Published On 2019-05-03 14:50 GMT   |   Update On 2019-05-03 14:50 GMT

Fluoroquinolone ear drops may increase the risk of eardrum perforation, finds a new study.



The researchers at the University of Florida in a comparative safety study have found that the use of quinolone ear drops to treat acute otitis externa (AOE) in children and adults is associated with a previously unreported increased risk of tympanic membrane perforation (TMP). The case has been reported in the Journal of Clinical Infectious Diseases.

Acute Otitis Externa is usually an uncomplicated ear infection that is not known to cause eardrum perforation. Quinolone ear drops and other ototopical antibiotics are frequently used to treat AOE, but because quinolones have been linked to soft-tissue damage, such as tendon rupture, the researchers wanted to see whether quinolone ear drops increase the risk of TMP.
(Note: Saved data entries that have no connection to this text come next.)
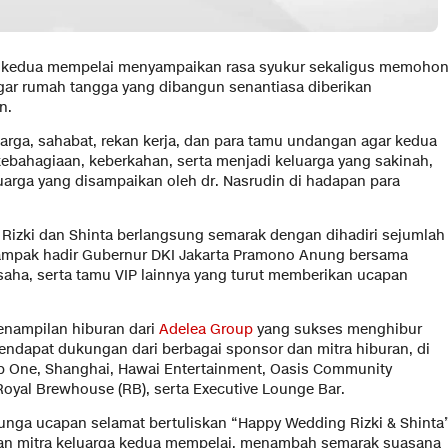
ar kedua mempelai menyampaikan rasa syukur sekaligus memoho
gar rumah tangga yang dibangun senantiasa diberikan
n.
arga, sahabat, rekan kerja, dan para tamu undangan agar kedua
ebahagiaan, keberkahan, serta menjadi keluarga yang sakinah,
arga yang disampaikan oleh dr. Nasrudin di hadapan para
n Rizki dan Shinta berlangsung semarak dengan dihadiri sejumlah
Tampak hadir Gubernur DKI Jakarta Pramono Anung bersama
saha, serta tamu VIP lainnya yang turut memberikan ucapan
enampilan hiburan dari
Adelea Group
yang sukses menghibur
endapat dukungan dari berbagai sponsor dan mitra hiburan, di
op One, Shanghai, Hawai Entertainment, Oasis Community
Royal Brewhouse (RB), serta Executive Lounge Bar.
 bunga ucapan selamat bertuliskan “Happy Wedding Rizki & Shinta
, dan mitra keluarga kedua mempelai, menambah semarak suasana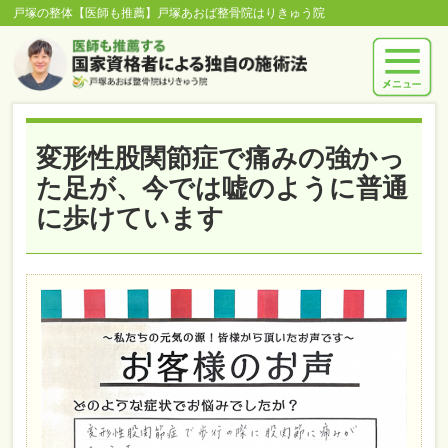
戸塚の整体【医師も推薦】戸塚あおば整骨院はりきゅう院
変形性股関節症で痛みの強かっ
た足が、今では嘘のように普通
に歩けています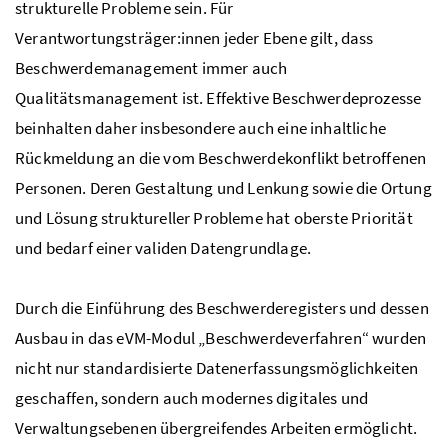
strukturelle Probleme sein. Für
Verantwortungsträger:innen jeder Ebene gilt, dass
Beschwerdemanagement immer auch
Qualitätsmanagement ist. Effektive Beschwerdeprozesse
beinhalten daher insbesondere auch eine inhaltliche
Rückmeldung an die vom Beschwerdekonflikt betroffenen
Personen. Deren Gestaltung und Lenkung sowie die Ortung
und Lösung struktureller Probleme hat oberste Priorität
und bedarf einer validen Datengrundlage.
Durch die Einführung des Beschwerderegisters und dessen
Ausbau in das eVM-Modul „Beschwerdeverfahren“ wurden
nicht nur standardisierte Datenerfassungsmöglichkeiten
geschaffen, sondern auch modernes digitales und
Verwaltungsebenen übergreifendes Arbeiten ermöglicht.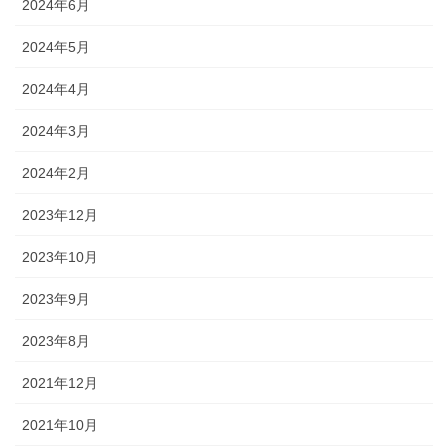
2024年6月
2024年5月
2024年4月
2024年3月
2024年2月
2023年12月
2023年10月
2023年9月
2023年8月
2021年12月
2021年10月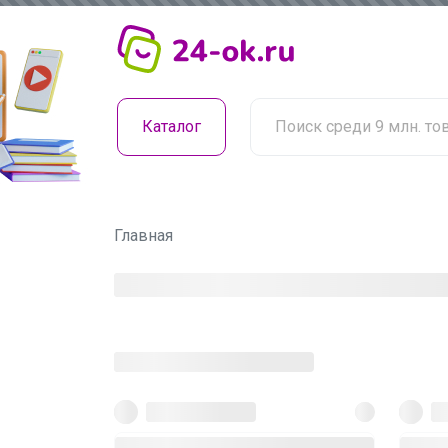
Каталог
Главная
Please also read : Caution! Fluoroquinolone antibiotics may cause peripheral neuropathy: JAMA

The researchers conducted a cohort study to examine whether the use of quinolone ear drops increased the risk of perforation with intact tympanic membranes and acute otitis externa (AOE).


The researchers used Medicaid clinical encounter and pharmacy billing records from 1999 through 2010 and analyzed treatment outcomes in 94,333 patients treated for Acute Otitis Externa. risk of TMP.


Of the patients included in the study, 43,653 were treated with quinolone ear drops with or without corticosteroids and 50,680 were treated with neomycin-plus-hydrocortisone ear drops. Overall, 38 cases of TMP were diagnosed in patients exposed to quinolone ear drops during follow-up, compared with 25 in neomycin-exposed patients. When adjusted for demographics and other covariates, the risk of TMP associated with quinolone ear drops was more than twice that of neomycin ear drops (adjusted hazard ratio [HR], 2.26; 95% confidence interval [CI], 1.34 to 3.83).


When comparing individual quinolone preparations against neomycin, the adjusted HRs were 2.53 for ofloxacin (95% CI, 1.27 to 5.05), 2.24 for ciprofloxacin plus hydrocortisone (95% CI, 1.03 to 4.85), and 2.30 for ciprofloxacin plus dexamethasone (95% CI, 1.09 to 4.87). Sensitivity analyses were consistent with the primary analysis.


The authors concluded that the use of quinolone ear drops to treat AOE is associated with a previously unreported increased risk of developing TMPs. Selection of otic preparations to treat self-limited conditions with intact tympanic membranes should consider TMP risk.


They further added that the risks and benefits of otic quinolones should be considered prior to treatment of AOE. "Therapy duration, volume dispensed, and refills should be limited to what is necessary to ensure clinical cure. Patients should be counselled on the risk of TMP and monitored for TMPs in follow-up visits."